Sunday Stanza
Trujillo: City of Eternal Spring
Where desert hush meets ocean’s breath,
Trujillo rises, defying death—
A city shaped by wind and time,
By ancient hands and truths sublime.
Adobe walls of Chimú remain,
Etched with whispers of sun and rain.
Fingerprints pressed in earthen clay,
Still warm with stories of yesterday.
Chan Chan stretches, vast and wide,
A kingdom carved by the ocean’s tide.
Corridors echo with footsteps gone,
Yet carry the pulse of a people on.
The huacas stand in solemn tune—
Temples of sun, temples of moon.
Moche hands once shaped the sky,
With ritual, rhythm, and asking why.
The coastal plain—both stark and kind,
A paradox etched in earth and mind.
Where sugarcane bends in emerald rows,
And desert wind forever blows.
The Moche River threads its way,
A lifeline born of distant spray.
Through valleys carved by hope and hand,
It breathes out life across the land.
Beyond it all, the Pacific Ocean calls,
Endless blue that rises and falls.
Once bearing sails of conquest near,
Now whispers calm to those who hear.
Surfers trace what ships once knew,
Seabirds stitch the sky in view.
Salt and sunlight kiss the shore,
Where past and present meet once more.
In plazas bright with colors bold,
Balconies gleam in wood and gold.
Each lattice carved, each shadow cast,
A quiet dialogue with the past.
The Trujillo Cathedral stands in patient grace,
A sentinel of time and place.
Its weathered stones, both worn and wise,
Have watched the centuries drift like skies.
At the Plaza de Armas the city finds its frame,
Four roads converge, like spokes to a flame—
Pizarro, Independencia, Orbegoso, Almagro aligned,
Each bearing the weight of a people and time.
They gather as one at the heart of it all,
Where footsteps have answered history’s call.

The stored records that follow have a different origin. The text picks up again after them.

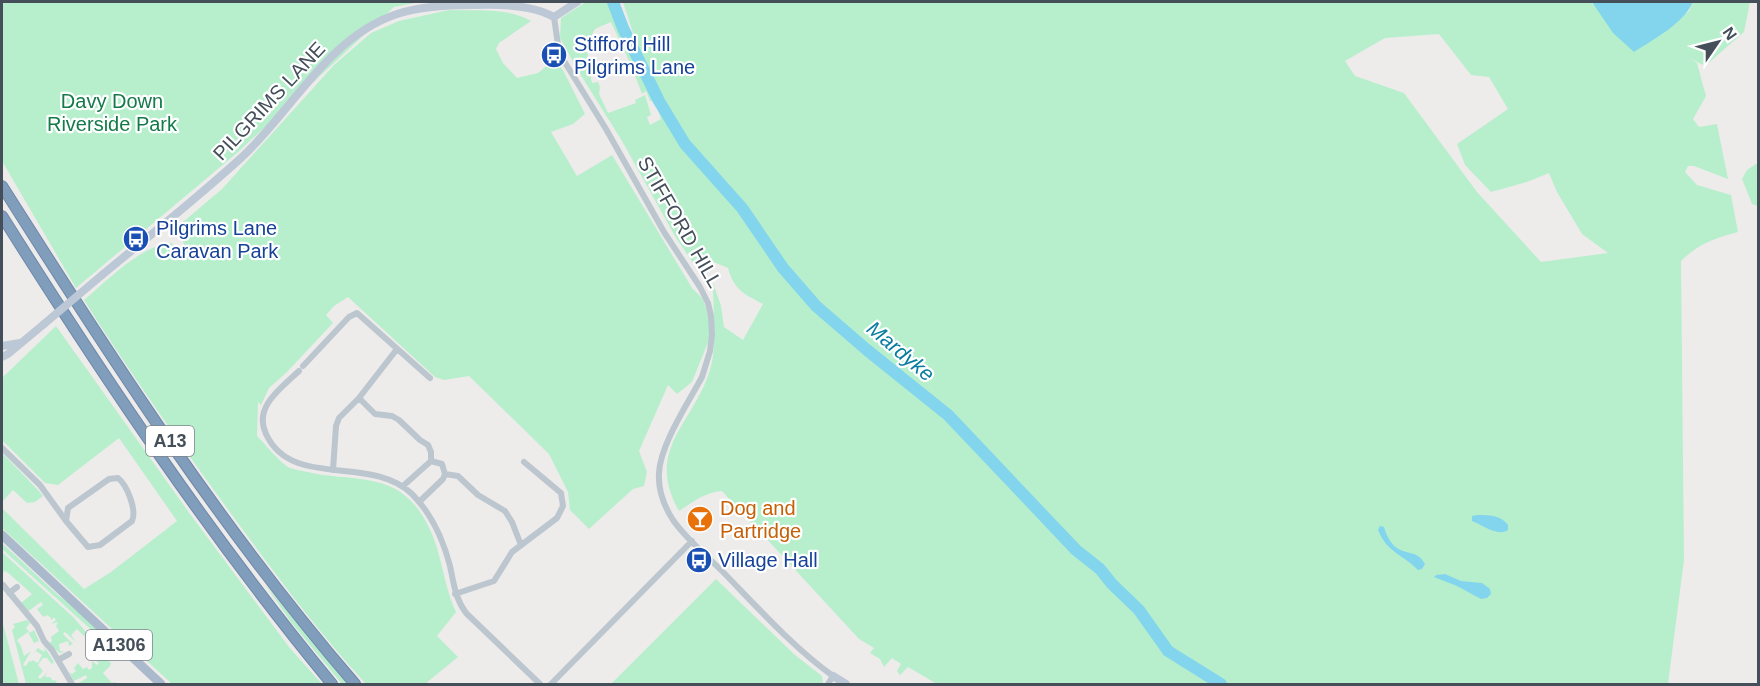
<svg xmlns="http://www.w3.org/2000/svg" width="1760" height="686" font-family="Helvetica,sans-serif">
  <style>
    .green { fill: #b7efcd; fill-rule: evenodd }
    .water { fill: #83d5ed }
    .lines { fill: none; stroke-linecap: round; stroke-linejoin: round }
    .river { stroke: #83d5ed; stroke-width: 12 }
    .highway-casing { stroke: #6d88a8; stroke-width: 12 }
    .street { stroke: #bcc6cf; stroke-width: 6 }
    .secondary { stroke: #bdc8d6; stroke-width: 8 }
    .primary { stroke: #aabacc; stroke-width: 9 }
    .highway { stroke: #819dbc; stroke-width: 10 }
    .secondary-bridge { stroke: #bdc8d6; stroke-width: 8 }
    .labels { text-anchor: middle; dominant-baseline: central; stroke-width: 4.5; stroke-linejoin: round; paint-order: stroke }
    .shield { fill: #fff; stroke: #7c848b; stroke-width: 1.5 }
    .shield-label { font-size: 18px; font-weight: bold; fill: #444f59 }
    .transit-label { font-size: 20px; fill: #164399; stroke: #fff; text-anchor: start }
    .park-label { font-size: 20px; fill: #147a49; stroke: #fff }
    .street-label { font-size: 20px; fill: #444f59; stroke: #fff }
    .food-label { font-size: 20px; fill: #c56008; stroke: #fff; text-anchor: start }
    .water-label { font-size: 21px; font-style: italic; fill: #097d9f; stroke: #fff }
  </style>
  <rect width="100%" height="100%" fill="#eeebeb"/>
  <path class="green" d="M2,2H420L394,7L238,152L76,288L2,161Z
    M586,2H612L648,82L654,101H650L646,91L642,94L631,65L611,22C591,31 592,27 593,48L586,51L588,55L583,67L589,69L592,83L598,82L600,87L599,94L608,113L636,103L635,100L645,95L651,115L647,117L650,125L661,119L623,2H1591L1593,4L1658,37L1689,11L1693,2H1750L1744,32L1705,66L1689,58L1697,63L1706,96L1693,119L1699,127L1717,124L1728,179L1694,166H1688L1685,172L1697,185L1731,195L1738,232C1713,239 1700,243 1681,261L1684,560L1668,684H937L908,667L900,675L897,671L901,664L892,658L884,667L880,659L870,653L874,648L859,639L764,536L759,540L751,535L756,528L722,491C705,492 693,502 679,511C642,446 699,421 712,362C716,343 713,305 713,283L721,306L724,327L743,340L763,304C744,294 734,290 728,268L709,260L696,267L676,238L622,141L577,69L560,38L561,18ZM1439,34L1471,75L1489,77L1508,109L1457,144L1465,165L1491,192L1527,182L1549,173L1557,192L1582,234L1608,253L1541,262L1477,192L1404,93L1355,76L1345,61L1385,38Z
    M449,10C475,11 508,7 531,21L499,43L496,49L503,63L517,78L538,73L554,60L563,70L585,114L573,124L551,132L577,176L612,155L692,288L703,299L709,318V340L692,382L677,394L668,385L639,451L647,472L644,486L633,489L589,529L570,510L568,492L549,454L469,376L444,380L435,377L348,297L334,306L326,315L333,323L286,373L269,388L261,405L258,402L257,436C266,445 280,463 290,468C296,470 303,471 308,472C348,482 390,471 418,509C443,543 440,577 456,612L437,636L458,657L425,684H366C322,636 282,583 243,530C188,455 134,379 84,300C108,280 141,245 172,243L180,256L185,247L177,227L222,189L334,65L371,33L399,21Z
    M1756,164H1758V206L1752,204L1742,179L1747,170Z
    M56,326L190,514L289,647L322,684H172L2,528V508L84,589L111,572L177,521L119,438L58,485L45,483L2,440V378Z
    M2,453L38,490L43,496L35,502L27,503L13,490L2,502Z
    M2,543L58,595L79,610L111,644L108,645L2,549Z
    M2,552L73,617L87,633L84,636L77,629L71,635L76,642L65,632L63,634L73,644L69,646L68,641L59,644L60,651L65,652L60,653L48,644L52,641L51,637L59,631L56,626L58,622L51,624L56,620L54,617L52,620L48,615L43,617L37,609L43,605L41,602L27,612L14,596L16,594V597L21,603L32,594L7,572L4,571L2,576Z
    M716,579L795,655L822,676L823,684H611Z
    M264,583L347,684H342L291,622Z
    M2,620L19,684H2Z
    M27,620L30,623L26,628L30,633L34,630L39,641L34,643L28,632L17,640L21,646L24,656L31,651L23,665L26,666L29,661L31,662L32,660L38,663L42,655L36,651L33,654L38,648L44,652L45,650L43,645L54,662L52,664L47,658H43L38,665L43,671L38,677L40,679L47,673L45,677H50L53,681L55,680L57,682L54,684H26L12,630L15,627L13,624Z
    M100,645L108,653L105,657L111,663L110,666L103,673L112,683L114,682L120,684H77L87,678L86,675L74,681L69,672L72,674L76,671L74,668L78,663L83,669L87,667L89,670L92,668V661L97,665L99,663L94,659L95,657L94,656Z"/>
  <path class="water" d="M1592,2H1693C1683,24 1654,39 1634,52L1613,33Z
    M1478,515C1489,515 1501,515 1508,525V530C1497,537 1483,525 1472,521V516Z
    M1380,526L1384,527C1395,563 1415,544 1425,564L1422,569L1418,570C1403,554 1388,554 1378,530Z
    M1445,574L1461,581L1482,583L1490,589L1491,594L1487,598L1481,599L1457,586L1434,577L1436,575Z"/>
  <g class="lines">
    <path class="river" d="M613,2L623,28L659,101L685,144L742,208L783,268L816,306L867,350L948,415L1076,550L1100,569L1112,584L1139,610L1168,651L1221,684"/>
    <defs>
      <path id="highway" d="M2,186C111,358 222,530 355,684
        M2,216C104,378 210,536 332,684"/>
    </defs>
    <use href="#highway" class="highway-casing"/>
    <path class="street" d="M554,17L558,45L564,61L606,129L664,232L700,287L708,303L711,316L712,335L710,351L702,377C688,403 660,445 659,473C658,489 664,506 673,520C687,540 707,556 724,573C759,609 793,647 833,676L828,684
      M303,366L349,317L357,313L430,378
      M299,371C281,388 253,407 266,434C292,490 371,454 412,494C432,514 443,539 450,566C454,584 455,598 466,613L540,684
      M359,398L375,414L392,416L399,420L420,440L428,445L431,452V461L442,464L445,474L458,476L478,495L505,511L512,522L521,545
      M2,448L40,485L66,521L88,547L100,545L132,521C137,510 127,485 118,478L109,479L68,508L66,521
      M333,470L336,426L339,418L359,398L397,349
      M403,486L431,461
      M419,502L443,479L445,474
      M3,585L37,626L44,641L52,650L72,684
      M9,593L17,587
      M455,594L494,581L512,552L557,518L563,506L561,493L524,462
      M58,660L69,654
      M551,684L692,541"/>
    <path class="secondary" d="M102,275C148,237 196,199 241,158C292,111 328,37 397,14C421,6 448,5 473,5C497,4 533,5 554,17L577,2
      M2,346L20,343
      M2,357L8,354L44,324
      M833,676L846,684"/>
    <path class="primary" d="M2,535L161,684"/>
    <use href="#highway" class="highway"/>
    <path class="secondary-bridge" d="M44,324L102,275"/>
  </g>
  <defs>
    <symbol id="bus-disc" viewBox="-11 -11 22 22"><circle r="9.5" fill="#1a4fb4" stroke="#fff"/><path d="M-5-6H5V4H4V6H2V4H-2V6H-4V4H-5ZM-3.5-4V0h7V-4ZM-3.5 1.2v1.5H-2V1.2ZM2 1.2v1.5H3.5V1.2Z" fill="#fff"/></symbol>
    <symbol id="bar-disc" viewBox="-11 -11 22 22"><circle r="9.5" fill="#e8710a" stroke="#fff"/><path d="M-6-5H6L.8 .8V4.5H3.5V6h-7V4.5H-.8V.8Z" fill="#fff"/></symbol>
  </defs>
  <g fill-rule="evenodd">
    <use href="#bus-disc" x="539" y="40" width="30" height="30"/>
    <use href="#bus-disc" x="121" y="224" width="30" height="30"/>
    <use href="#bar-disc" x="685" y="504" width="30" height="30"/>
    <use href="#bus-disc" x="684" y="545" width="30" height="30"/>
  </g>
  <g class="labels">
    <g class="shield">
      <rect x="146" y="426" width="48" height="30" rx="4.5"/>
      <rect x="86" y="630" width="66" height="30" rx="4.5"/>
    </g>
    <g class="shield-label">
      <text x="170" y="441">A13</text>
      <text x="119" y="645">A1306</text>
    </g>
    <g class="transit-label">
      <text x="574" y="44">Stifford Hill<tspan x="574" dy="23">Pilgrims Lane</tspan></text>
      <text x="156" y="228">Pilgrims Lane<tspan x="156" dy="23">Caravan Park</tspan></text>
      <text x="718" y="560">Village Hall</text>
    </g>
    <g class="park-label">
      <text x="112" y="101">Davy Down<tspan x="112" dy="23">Riverside Park</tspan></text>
    </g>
    <g class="street-label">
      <text transform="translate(269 101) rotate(-47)">PILGRIMS LANE</text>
      <text transform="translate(680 222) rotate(60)">STIFFORD HILL</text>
    </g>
    <g class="food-label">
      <text x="720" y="508">Dog and<tspan x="720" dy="23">Partridge</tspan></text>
    </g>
    <g class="water-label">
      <text transform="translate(901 351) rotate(40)">Mardyke</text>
    </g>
  </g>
  <rect width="1760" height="686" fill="none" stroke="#444f59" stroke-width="6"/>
  <g transform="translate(1718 42) rotate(55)" stroke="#ffffff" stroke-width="4.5" paint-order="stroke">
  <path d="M0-4.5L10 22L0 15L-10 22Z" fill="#444f59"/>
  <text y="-9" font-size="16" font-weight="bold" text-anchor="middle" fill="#444f59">N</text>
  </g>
</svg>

Yet spring eternal crowns this land,
With gentle breeze and tempered sand.
No harsh extremes, no bitter claim—
Just steady warmth, a constant flame.
And somewhere here, beneath this sky,
A younger soul once questioned why—
Why hearts are drawn to heal and mend,
Why broken lives we strive to tend.
Among these streets, these winds, this light,
A path was set, though out of sight.
Not in thunder, nor grand decree—
But quiet clarity… becoming me.
Trujillo lives—both old and true,
In ancient clay and morning dew.
A place that gives, then gently brings
The courage found in humble things.
And though I’ve wandered far from her eternal spring,
Trujillo, Peru’s gentle echo still remains in everything.